The Claflin University family and friends gathered on the steps of the James and Dorothy Z. Elmore Chapel on Wednesday, Aug. 28, joining the nation to commemorate the 50th anniversary of the March on Washington. Dozens of speakers highlighted Claflin’s observance, which concluded with a march around campus.
“Today, on our campus, we pause to commemorate, to celebrate a visionary for the ages,” Claflin University President Dr. Henry N. Tisdale said, referring to the Rev. Dr. Martin Luther King, Jr., who delivered his famed “I Have A Dream” speech -- in which he called for an end to racism in America -- on the steps of the Lincoln Memorial in Washington, D.C., during the March on Washington.
Other speakers at Wednesday’s event included Claflin students, faculty and staff, as well as others representing the city of Orangeburg and local churches and organizations. Ms. Annette Grevious, associate professor of speech and theater at Claflin, gave a dramatic rendition of Sojourner Truth’s “Ain't I A Woman?” speech and the University’s Gospel Choir sang several selections.

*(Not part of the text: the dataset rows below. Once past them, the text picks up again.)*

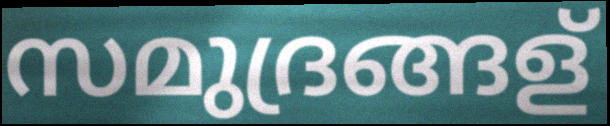
സമുദ്രങ്ങള്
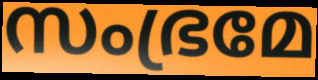
സംഭ്രമേ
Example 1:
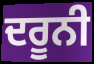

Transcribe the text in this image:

ਦਰੂਨੀ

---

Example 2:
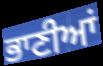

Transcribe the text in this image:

ਭਾਣੀਆਂ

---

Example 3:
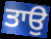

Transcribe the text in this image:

ਤਾਉ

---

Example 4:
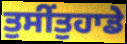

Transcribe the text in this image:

ਤੁਸੀਂਤੁਹਾਡੇ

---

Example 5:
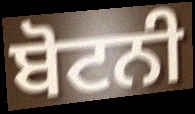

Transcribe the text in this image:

ਬੋਟਨੀ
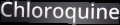
Chloroquine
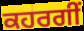
ਕਹਰਗੀਂ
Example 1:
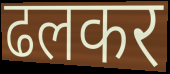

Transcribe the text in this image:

ढलकर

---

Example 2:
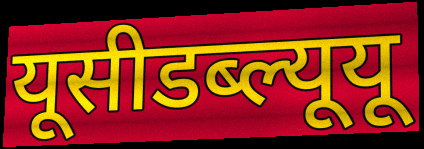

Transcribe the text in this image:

यूसीडब्ल्यूयू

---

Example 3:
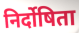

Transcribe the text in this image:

निर्दोषिता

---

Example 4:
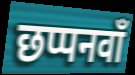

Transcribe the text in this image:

छप्पनवाँ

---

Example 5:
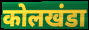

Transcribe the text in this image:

कोलखंडा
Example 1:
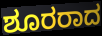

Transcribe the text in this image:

ಶೂರರಾದ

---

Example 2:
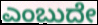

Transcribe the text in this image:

ಎಂಬುದೇ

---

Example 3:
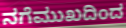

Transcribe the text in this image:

ನಗೆಮುಖದಿಂದ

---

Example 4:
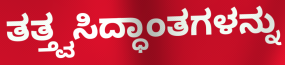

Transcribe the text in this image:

ತತ್ತ್ವಸಿದ್ಧಾಂತಗಳನ್ನು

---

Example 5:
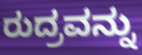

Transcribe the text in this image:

ರುದ್ರವನ್ನು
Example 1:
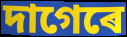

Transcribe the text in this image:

দাগেৰে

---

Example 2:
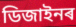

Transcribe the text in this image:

ডিজাইনৰ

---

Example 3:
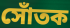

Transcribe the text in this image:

সোঁতক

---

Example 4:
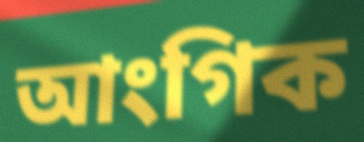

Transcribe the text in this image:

আংগিক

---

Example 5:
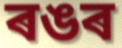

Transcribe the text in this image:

ৰঙৰ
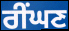
ਰੀਂਘਣ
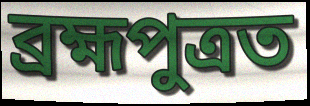
ব্ৰহ্মপুত্ৰত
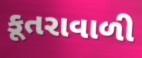
કૂતરાવાળી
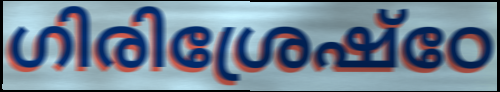
ഗിരിശ്രേഷ്ഠേ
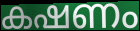
കഷണം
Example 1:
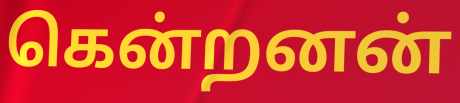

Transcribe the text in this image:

கென்றனன்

“We are able to do things when we come together for a common goal,” Mr. Claflin, Darius Stanton reminded his fellow students. “We have a really huge responsibility that the dream is continued. We have to be sure to stay persistent and stay alert.”
Dr. Anisah Bagasra, assistant professor of psychology, reminded those gathered, “You have to love your brother as yourself, but you also have to want for your brother as you want for yourself – rights, civil rights, equality and freedom.”
Attendees were charged with tackling the issues that are affecting the younger generation and world today, including poverty and gay rights.
The March on Washington “was a challenge to the government to make right on the promises to all the people of the United States,” said Dr. Millicent Brown, associate professor of history. “Are you committed to your part in learning what challenges you face today?”
“Follow the man, follow the dream, but do not get caught up romanticizing what happened 50 years ago,” she added.
While participating in the march around campus, Claflin junior elementary education major Mr. Charles Hart said the Claflin event made him feel like he was a part of something bigger than himself or the University.
“I’m not in Washington, but I feel like I made a contribution,” he said.